I lived on the third floor of Carman Hall, the Brutalist cinder-block tower that housed first-years. We played soccer with a rubber ball in the hallway and watched reruns of old sitcoms in the common area. My suite faced 114th Street, and on hot September nights when we had to keep the windows open, gaggles of drunken upperclassmen would stand outside and serenade us with R-rated versions of popular songs. Dormitory living was fairly desultory until junior year, when we managed to snag one of the spacious suites on River Hall’s ground floor, with an eat-in kitchen where we subsisted on cheese dogs, chicken livers, Café Bustelo and the occasional pastrami Reuben from Mama Joy’s.

What Core class or experience do you most remember, and why?

Freshmen had to register for classes in person then, and the night before registration opened, the serious ones camped out in front of the gym like concertgoers to be first in line. A storm that night nearly blew away the few provisions I’d brought. By the time I got to register, Wallace Gray’s section of Literature Humanities was full so I went with Werner Sollors, who was also well reviewed in the student-generated course catalog that made the rounds. Sollors was as lively a classroom presence as I’d ever encountered. Too transfixed to take notes, I was constantly raising my hand, often prefacing my comments with “I didn’t finish the reading, but …” while classmates groaned into their shirt collars.

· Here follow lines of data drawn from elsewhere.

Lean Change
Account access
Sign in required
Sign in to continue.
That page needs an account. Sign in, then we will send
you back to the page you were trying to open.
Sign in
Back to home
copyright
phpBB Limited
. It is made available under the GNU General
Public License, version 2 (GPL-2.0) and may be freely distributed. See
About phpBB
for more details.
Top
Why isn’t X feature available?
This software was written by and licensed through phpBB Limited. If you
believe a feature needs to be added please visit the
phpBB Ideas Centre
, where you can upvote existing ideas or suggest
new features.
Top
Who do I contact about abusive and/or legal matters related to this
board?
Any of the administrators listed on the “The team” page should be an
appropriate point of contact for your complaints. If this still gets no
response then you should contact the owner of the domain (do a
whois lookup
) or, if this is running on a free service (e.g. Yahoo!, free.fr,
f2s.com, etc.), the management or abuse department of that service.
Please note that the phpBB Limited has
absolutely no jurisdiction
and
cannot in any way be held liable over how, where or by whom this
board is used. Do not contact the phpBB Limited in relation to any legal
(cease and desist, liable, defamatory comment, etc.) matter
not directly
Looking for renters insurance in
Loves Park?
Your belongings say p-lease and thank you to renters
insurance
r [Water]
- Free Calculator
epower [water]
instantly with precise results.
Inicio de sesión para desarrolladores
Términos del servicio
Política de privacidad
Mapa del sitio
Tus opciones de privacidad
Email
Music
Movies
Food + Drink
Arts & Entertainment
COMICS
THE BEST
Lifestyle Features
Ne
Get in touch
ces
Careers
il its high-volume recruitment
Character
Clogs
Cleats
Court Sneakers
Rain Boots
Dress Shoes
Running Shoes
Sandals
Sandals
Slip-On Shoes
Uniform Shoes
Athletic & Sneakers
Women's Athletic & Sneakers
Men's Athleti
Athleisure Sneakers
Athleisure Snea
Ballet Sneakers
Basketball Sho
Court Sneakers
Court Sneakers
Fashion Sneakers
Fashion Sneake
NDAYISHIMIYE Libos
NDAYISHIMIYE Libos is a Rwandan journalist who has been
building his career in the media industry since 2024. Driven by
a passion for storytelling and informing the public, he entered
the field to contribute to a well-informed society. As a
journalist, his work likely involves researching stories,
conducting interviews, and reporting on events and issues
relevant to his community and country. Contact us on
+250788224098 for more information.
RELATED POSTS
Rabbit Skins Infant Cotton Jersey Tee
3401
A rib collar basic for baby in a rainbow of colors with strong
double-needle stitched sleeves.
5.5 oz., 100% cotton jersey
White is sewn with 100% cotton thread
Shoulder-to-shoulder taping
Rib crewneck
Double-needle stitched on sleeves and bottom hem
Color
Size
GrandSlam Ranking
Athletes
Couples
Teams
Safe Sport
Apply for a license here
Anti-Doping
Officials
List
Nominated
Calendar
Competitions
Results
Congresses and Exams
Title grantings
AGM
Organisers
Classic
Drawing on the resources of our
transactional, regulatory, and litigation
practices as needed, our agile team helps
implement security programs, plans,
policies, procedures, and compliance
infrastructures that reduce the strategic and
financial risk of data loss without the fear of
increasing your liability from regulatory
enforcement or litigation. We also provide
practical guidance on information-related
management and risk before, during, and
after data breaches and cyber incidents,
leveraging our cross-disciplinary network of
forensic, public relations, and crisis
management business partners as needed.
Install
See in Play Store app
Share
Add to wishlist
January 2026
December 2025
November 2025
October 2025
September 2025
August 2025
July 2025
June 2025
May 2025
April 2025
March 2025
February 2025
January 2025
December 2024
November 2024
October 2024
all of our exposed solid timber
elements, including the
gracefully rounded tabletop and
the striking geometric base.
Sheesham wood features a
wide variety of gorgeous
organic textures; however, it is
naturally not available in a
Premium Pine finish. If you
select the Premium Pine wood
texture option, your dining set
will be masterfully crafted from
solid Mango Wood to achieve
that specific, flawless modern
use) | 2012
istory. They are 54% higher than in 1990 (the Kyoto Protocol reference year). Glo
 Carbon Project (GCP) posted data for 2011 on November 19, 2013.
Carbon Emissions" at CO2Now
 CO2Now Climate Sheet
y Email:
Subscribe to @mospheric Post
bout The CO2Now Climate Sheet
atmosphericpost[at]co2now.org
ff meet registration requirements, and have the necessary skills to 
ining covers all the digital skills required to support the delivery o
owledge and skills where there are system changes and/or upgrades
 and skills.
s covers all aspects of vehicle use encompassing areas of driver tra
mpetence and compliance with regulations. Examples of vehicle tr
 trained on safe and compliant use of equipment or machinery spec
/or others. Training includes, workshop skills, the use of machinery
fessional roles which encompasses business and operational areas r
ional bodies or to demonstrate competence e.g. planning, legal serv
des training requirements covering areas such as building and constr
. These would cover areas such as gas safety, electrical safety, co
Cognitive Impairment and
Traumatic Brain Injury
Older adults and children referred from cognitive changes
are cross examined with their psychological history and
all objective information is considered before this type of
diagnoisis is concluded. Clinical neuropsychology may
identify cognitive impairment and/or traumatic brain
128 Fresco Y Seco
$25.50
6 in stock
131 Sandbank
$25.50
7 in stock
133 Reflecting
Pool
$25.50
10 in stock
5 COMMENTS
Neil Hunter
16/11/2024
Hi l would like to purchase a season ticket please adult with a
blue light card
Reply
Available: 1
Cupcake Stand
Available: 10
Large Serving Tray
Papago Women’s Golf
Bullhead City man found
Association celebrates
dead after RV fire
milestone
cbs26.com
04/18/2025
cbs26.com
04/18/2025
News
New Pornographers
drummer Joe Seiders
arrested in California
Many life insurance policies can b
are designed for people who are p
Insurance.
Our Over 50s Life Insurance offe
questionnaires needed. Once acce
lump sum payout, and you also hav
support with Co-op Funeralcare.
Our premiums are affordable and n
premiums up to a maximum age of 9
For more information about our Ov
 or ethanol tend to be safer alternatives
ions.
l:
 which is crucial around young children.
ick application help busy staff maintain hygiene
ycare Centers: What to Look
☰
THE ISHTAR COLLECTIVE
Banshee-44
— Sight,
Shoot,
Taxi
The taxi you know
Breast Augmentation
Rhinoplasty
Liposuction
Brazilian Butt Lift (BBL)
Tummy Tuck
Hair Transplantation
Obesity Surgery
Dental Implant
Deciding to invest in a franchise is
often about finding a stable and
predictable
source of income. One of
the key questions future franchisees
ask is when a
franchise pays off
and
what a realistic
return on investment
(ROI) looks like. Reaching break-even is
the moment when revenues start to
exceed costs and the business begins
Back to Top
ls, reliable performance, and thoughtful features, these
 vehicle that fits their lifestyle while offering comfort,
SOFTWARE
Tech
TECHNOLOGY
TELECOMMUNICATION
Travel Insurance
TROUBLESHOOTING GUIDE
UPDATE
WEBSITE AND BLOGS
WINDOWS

Knowing nothing of academia, I was unaware that my professors had complementary careers as writers and scholars. Decades later I’d come across Sollors’ monumental A New Literary History of America, co-edited with Greil Marcus, the critic who made me want to write about music. But in 1979, Sollors was an assistant professor at Columbia, and I got to learn about Homer and Aeschylus and Virgil from him. That December, my dad had business in the city and stopped by campus to check my grades, which were posted outside the Registrar’s office by the last four digits of Social Security numbers. When he told me I got the only A in Sollors’ class he looked as proud as I felt. I tell my first-year classes there’s a moment when you’ll go from playing the role of a college student outwardly to feeling it inwardly … that was it for me.

Did you have a favorite spot on campus, and what did you like about it?

There were many. The smoking room on the second floor of Butler library, where I puffed Sobranie Black Russians, read the London Review of Books and cultivated a musty Anglophilia that was still vaguely fashionable. The Postcrypt Coffeehouse in the basement of St. Paul’s Chapel, run by my friend (everyone’s friend) Ted Kesler ’83, where I caught a lot of great music and did a few readings. The Mill, our favorite of the half dozen greasy spoons that graced Broadway between 110th and 116th Streets. The fire escape outside River Hall. The Alpha Delta Phi fraternity house, where I met my wife. The bench in Riverside Park where, as a senior, I watched the sunset and learned to live with it.

What, if anything, about your college experience would you do over?

I was an English major but took a couple of computer science classes for kicks my senior year: “Intro to Pascal Programming,” followed by something called “Fundamental Algorithms.” Finding myself on the cusp between a B+ and an A- in the latter class, I went to chat with the professor. At the time I was selling mechanical mice at street fairs for pocket money. The mechanism consisted of a spool wound with string and run through the center with a rubber band; this was attached to a wire frame covered with a gray foam shell, so that when you bobbed the string up and down through a hole in the foam, the thing would scurry around the sidewalk. They couldn’t have cost more than a few cents to produce; I bought them from an old high school friend for $1.00 apiece and sold them for $3.00. If you caught only a sidelong glimpse of one, it really looked like a mouse; people would jump, and then stand there rapt.

The Algorithms instructor was an adjunct, a young Russian guy with a sense of humor and a tiny office in the basement of Mudd Hall. After some haggling, he asked what was in my bag. I pulled out one of my little friends. He asked me how it worked, and I showed him. Minutes later I walked out into the sunlight with my A- and one less mechanical mouse.

In retrospect, sometimes I wish I’d stuck with that computer stuff.